* **Assigned task**
Reproduce the text of the entries below word for word, from the line containing "mentioned at the bottom of this web page." through the line containing "fully experience a", and leave the pictures out.

___ Task data ___

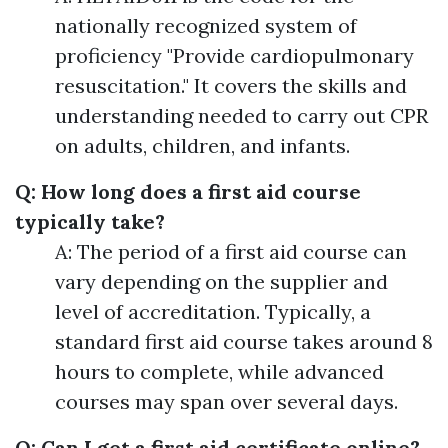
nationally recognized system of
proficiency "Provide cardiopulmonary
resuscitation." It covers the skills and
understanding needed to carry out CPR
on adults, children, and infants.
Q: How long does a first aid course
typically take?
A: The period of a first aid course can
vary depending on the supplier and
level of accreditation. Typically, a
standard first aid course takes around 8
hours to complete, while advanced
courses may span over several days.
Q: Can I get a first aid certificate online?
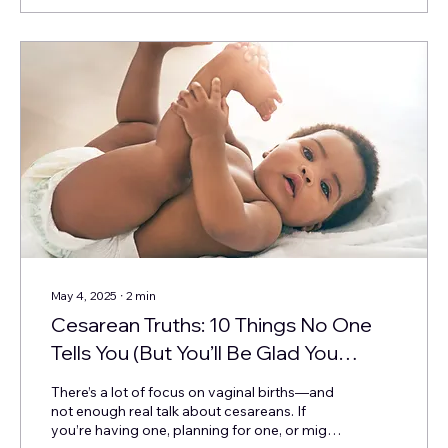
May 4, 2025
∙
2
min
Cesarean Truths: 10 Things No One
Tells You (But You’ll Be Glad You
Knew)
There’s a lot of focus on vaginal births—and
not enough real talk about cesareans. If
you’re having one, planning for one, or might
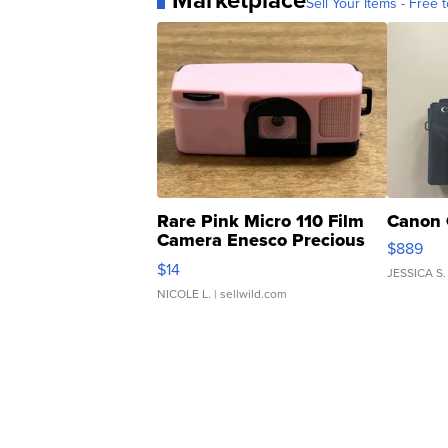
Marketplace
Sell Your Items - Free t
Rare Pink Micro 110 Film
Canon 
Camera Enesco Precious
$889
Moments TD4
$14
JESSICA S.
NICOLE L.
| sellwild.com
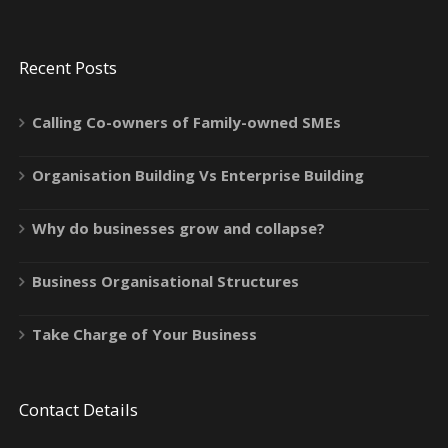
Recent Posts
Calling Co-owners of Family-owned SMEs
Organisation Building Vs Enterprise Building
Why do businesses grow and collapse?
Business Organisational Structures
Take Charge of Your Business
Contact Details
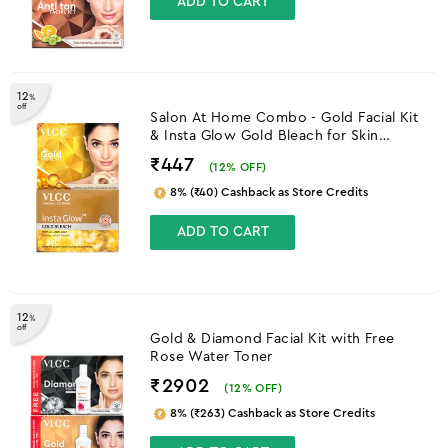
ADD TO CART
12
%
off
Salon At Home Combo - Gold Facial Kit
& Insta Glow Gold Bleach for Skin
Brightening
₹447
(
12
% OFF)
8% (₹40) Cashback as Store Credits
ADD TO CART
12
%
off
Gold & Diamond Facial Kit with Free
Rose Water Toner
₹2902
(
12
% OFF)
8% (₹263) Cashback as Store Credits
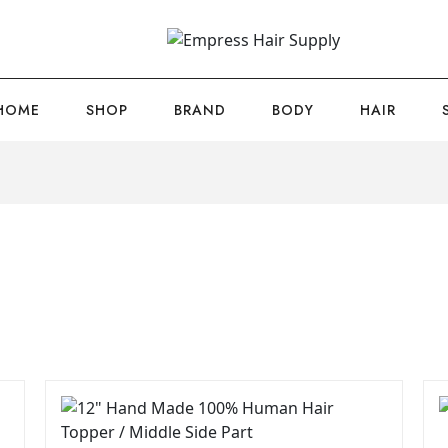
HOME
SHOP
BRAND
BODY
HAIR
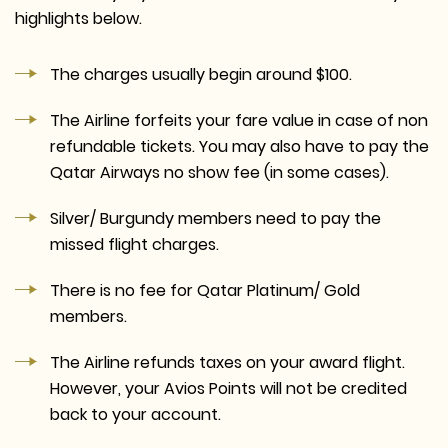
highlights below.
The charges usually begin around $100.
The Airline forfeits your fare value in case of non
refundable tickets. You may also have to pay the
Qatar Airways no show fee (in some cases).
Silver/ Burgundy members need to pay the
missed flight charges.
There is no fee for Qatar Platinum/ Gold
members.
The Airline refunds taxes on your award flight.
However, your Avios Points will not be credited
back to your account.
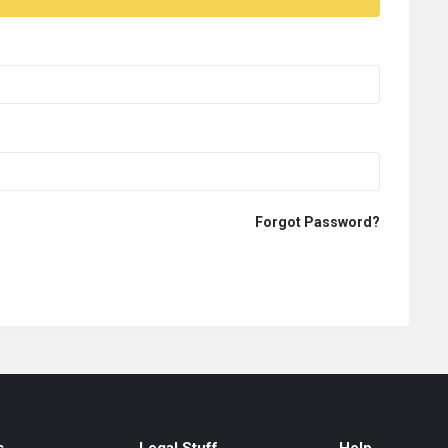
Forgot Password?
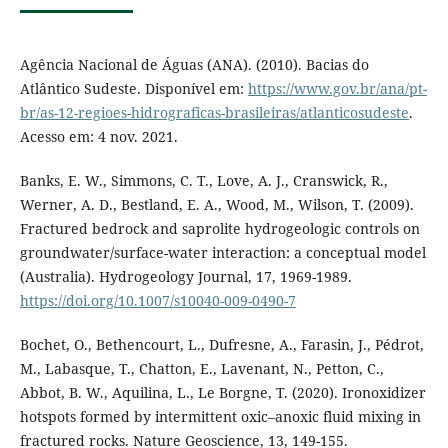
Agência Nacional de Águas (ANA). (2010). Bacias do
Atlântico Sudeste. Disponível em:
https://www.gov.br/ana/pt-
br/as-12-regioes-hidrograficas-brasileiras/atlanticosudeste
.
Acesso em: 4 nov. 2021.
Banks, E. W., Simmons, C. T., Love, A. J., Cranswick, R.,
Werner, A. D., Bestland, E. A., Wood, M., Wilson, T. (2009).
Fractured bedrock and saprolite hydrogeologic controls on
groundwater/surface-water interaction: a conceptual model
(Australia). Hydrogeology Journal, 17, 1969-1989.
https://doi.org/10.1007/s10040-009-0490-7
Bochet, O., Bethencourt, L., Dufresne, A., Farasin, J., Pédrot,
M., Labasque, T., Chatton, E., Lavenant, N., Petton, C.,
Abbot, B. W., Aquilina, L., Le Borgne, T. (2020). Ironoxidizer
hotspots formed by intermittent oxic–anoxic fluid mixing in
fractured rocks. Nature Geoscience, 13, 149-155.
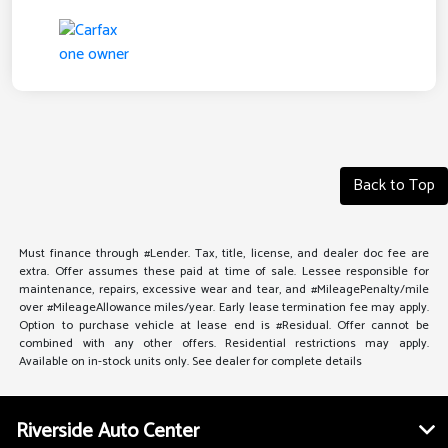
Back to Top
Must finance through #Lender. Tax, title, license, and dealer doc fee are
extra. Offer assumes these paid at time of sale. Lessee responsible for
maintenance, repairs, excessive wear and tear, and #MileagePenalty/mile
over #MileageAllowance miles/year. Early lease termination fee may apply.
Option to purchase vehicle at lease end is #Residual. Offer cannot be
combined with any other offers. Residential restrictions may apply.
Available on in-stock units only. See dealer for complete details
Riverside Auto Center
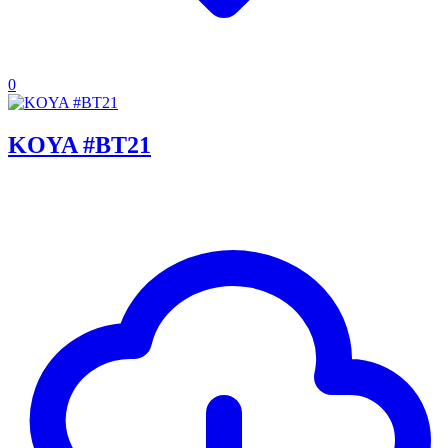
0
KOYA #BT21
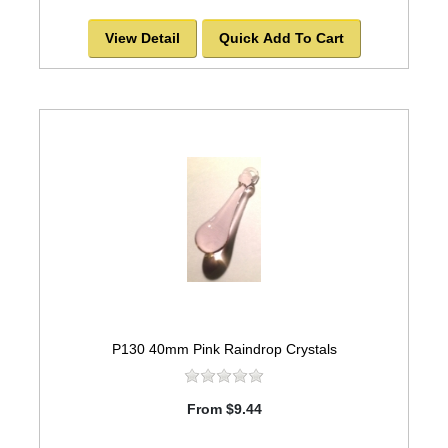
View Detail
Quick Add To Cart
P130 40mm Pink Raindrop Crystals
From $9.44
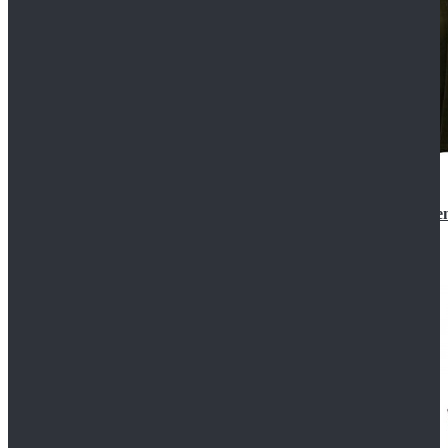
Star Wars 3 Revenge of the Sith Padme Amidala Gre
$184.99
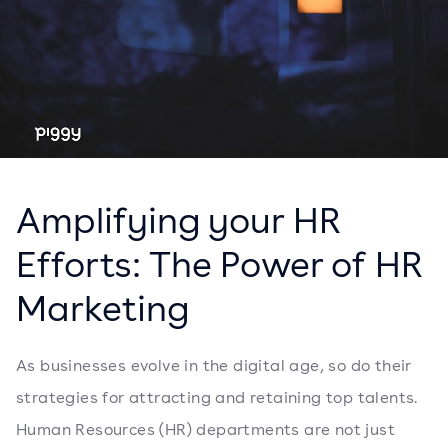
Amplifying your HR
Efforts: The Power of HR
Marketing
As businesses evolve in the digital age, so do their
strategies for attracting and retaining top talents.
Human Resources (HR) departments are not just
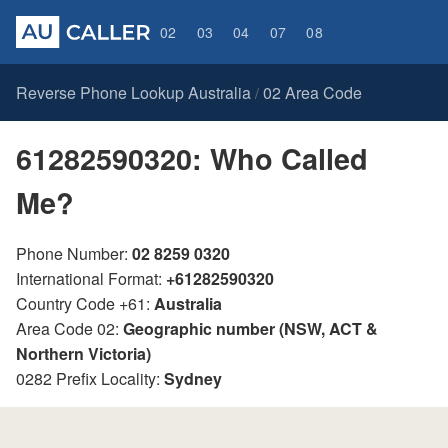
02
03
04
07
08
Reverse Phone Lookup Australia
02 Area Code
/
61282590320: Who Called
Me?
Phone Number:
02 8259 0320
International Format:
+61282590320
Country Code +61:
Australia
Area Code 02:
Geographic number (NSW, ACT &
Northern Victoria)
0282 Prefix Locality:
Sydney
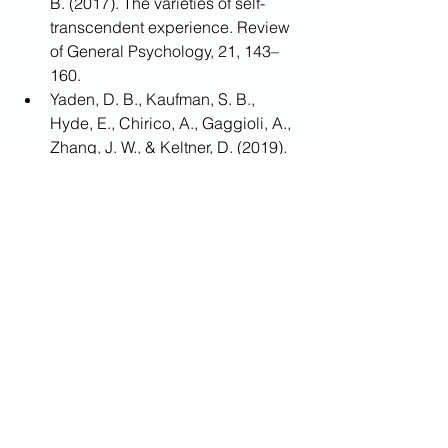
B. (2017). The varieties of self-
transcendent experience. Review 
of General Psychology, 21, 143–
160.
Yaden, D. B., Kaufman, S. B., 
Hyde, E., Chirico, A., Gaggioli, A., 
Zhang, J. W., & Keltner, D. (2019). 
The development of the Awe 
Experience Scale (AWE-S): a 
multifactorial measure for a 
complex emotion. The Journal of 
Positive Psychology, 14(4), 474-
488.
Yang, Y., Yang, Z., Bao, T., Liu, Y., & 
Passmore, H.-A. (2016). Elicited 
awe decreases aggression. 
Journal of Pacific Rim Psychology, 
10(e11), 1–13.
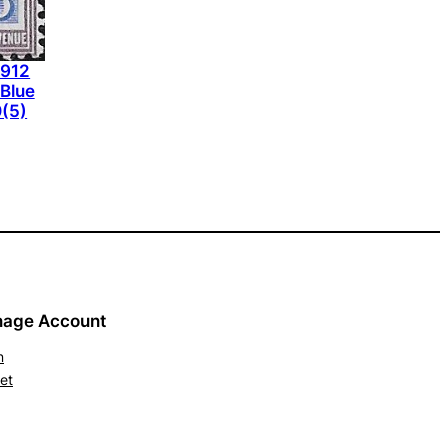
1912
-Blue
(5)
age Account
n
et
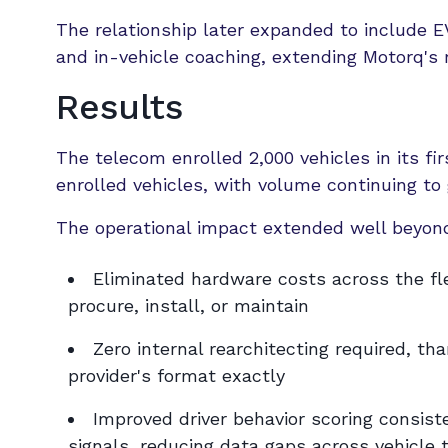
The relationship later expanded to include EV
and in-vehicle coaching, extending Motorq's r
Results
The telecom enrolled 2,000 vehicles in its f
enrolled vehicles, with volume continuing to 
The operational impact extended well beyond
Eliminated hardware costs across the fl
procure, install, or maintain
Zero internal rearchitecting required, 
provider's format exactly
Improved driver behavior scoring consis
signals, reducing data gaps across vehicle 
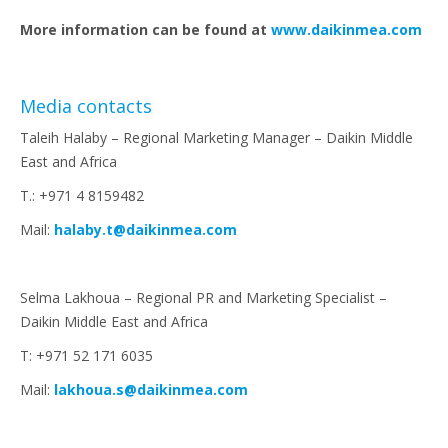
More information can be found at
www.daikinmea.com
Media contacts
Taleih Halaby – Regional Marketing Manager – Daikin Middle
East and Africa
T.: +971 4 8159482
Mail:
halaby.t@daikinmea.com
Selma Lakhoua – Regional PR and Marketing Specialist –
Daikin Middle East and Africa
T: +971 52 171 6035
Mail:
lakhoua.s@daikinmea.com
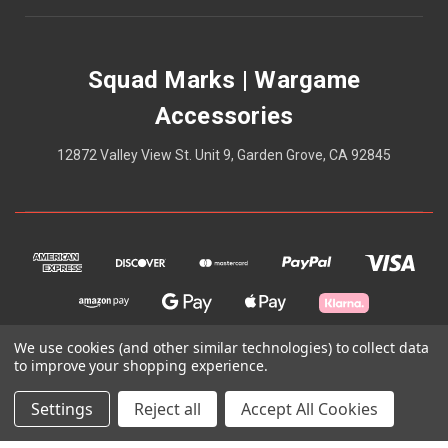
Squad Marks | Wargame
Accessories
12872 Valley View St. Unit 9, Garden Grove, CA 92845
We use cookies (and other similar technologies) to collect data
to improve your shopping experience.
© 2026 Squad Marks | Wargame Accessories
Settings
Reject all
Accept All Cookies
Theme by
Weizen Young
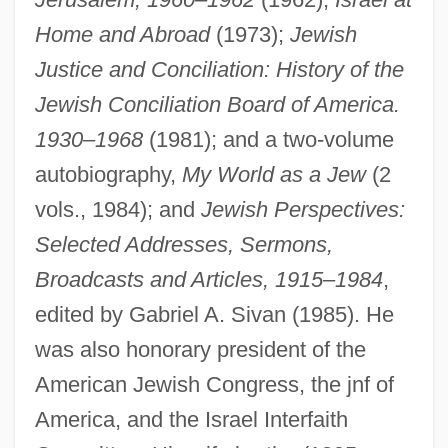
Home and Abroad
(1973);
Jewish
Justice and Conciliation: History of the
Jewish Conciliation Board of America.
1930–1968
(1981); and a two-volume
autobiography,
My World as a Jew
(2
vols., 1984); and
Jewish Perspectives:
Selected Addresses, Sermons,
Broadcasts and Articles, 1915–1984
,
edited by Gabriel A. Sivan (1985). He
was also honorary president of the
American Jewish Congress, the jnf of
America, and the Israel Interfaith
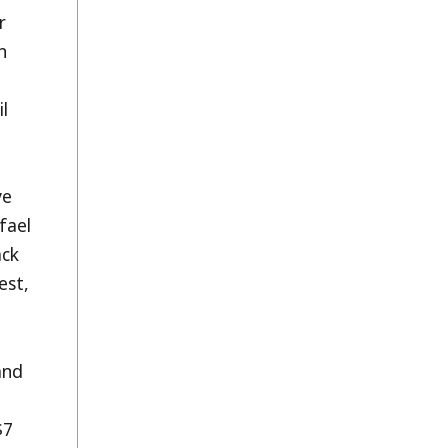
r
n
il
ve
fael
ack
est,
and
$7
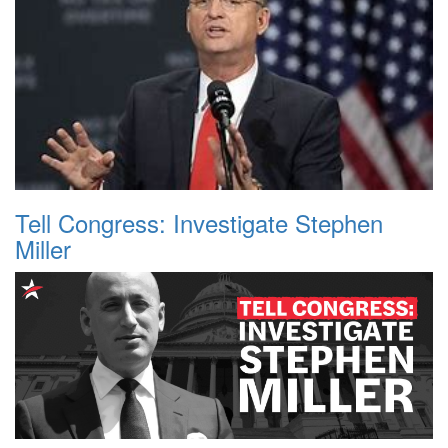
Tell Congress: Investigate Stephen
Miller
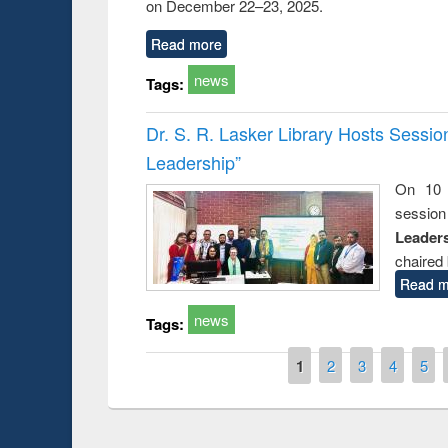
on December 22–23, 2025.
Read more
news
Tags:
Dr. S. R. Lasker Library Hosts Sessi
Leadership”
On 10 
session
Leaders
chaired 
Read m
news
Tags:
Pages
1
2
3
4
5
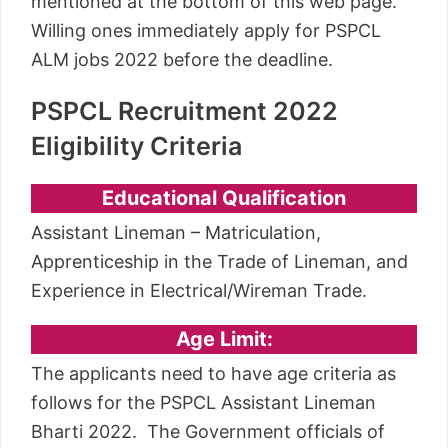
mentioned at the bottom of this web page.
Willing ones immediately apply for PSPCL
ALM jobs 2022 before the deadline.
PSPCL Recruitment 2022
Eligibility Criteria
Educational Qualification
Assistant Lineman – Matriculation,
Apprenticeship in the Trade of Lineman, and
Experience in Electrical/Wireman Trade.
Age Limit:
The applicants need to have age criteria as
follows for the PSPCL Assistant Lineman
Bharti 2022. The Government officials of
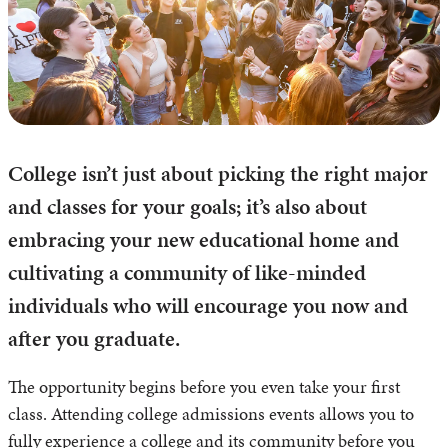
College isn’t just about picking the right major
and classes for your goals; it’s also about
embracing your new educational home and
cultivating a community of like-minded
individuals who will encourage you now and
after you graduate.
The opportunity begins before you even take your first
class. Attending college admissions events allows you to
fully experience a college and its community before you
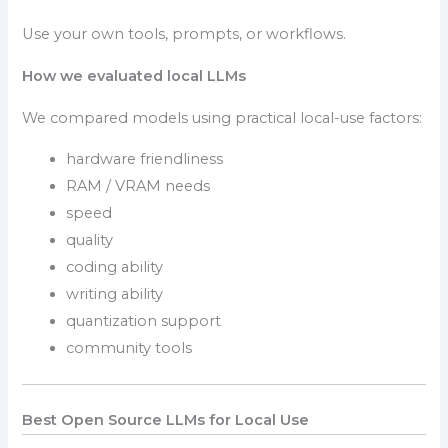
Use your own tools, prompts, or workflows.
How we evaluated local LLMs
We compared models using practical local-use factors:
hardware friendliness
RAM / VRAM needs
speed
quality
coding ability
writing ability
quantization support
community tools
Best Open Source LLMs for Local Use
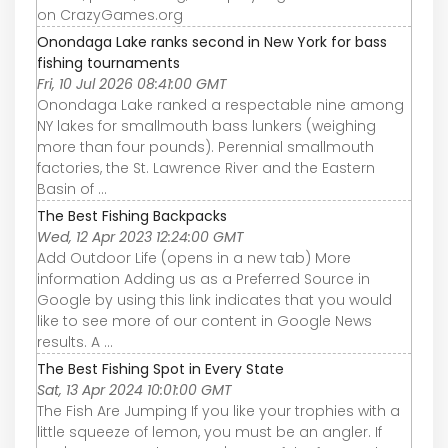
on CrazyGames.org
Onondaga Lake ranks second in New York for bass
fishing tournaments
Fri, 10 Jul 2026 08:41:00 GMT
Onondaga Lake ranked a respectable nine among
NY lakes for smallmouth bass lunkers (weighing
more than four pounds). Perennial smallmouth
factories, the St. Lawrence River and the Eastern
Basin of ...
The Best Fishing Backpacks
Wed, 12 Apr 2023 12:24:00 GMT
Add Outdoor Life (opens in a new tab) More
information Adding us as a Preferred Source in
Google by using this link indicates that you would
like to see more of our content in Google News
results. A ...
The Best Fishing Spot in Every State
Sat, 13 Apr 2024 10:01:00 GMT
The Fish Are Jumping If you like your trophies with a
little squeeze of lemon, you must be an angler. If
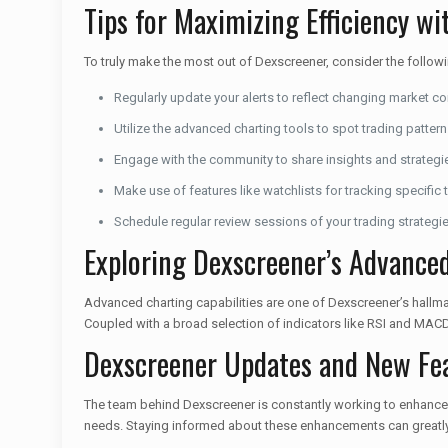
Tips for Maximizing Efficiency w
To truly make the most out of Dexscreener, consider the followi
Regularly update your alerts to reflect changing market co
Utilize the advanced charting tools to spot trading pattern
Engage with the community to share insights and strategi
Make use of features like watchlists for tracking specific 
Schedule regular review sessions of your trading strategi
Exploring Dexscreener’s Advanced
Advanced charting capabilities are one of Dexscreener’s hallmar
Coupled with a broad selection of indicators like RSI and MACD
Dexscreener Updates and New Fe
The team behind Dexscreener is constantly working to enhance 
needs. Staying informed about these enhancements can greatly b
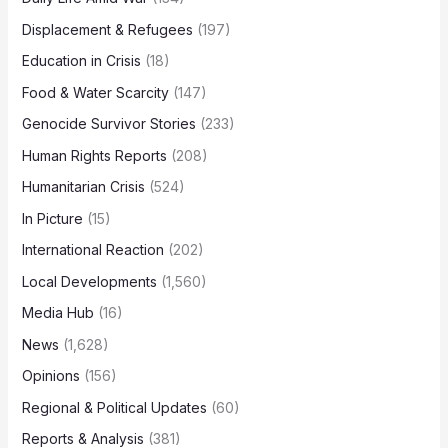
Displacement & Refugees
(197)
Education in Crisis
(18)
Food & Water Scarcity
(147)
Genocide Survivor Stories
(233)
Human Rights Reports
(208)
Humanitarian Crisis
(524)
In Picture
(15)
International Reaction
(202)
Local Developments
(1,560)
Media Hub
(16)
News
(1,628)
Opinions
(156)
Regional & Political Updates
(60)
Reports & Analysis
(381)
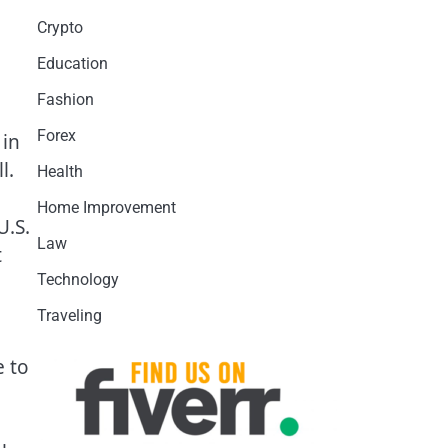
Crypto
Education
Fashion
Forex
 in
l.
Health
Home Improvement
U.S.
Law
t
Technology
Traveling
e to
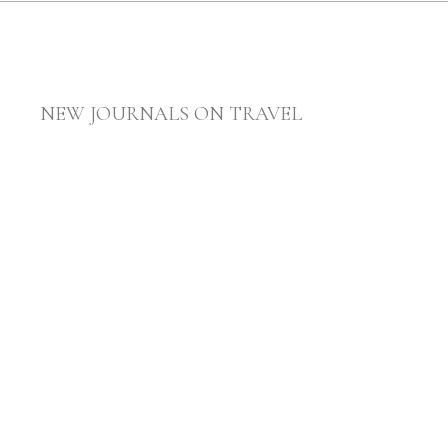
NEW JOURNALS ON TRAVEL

___

* **Answer section**
mentioned at the bottom of this web page.
Willing ones immediately apply for PSPCL
ALM jobs 2022 before the deadline.
PSPCL Recruitment 2022
Eligibility Criteria
Educational Qualification
Assistant Lineman – Matriculation,
Apprenticeship in the Trade of Lineman, and
Experience in Electrical/Wireman Trade.
Age Limit:
The applicants need to have age criteria as
follows for the PSPCL Assistant Lineman
Bharti 2022. The Government officials of
College isn’t just about picking the right major
and classes for your goals; it’s also about
embracing your new educational home and
cultivating a community of like-minded
individuals who will encourage you now and
after you graduate.
The opportunity begins before you even take your first
class. Attending college admissions events allows you to
fully experience a college and its community before you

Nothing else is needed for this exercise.